**TASK OBJECTIVE:**
Line by line, copy out the entries exactly and leave the pictures behind.

'''

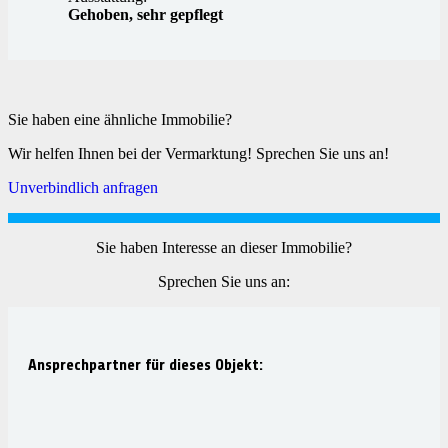
Gehoben, sehr gepflegt
Sie haben eine ähnliche Immobilie?
Wir helfen Ihnen bei der Vermarktung! Sprechen Sie uns an!
Unverbindlich anfragen
Sie haben Interesse an dieser Immobilie?
Sprechen Sie uns an:
Ansprechpartner für dieses Objekt:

'''

**RESULT BELOW:**
Gehoben, sehr gepflegt
Sie haben eine ähnliche Immobilie?
Wir helfen Ihnen bei der Vermarktung! Sprechen Sie uns an!
Unverbindlich anfragen
Sie haben Interesse an dieser Immobilie?
Sprechen Sie uns an:
Ansprechpartner für dieses Objekt:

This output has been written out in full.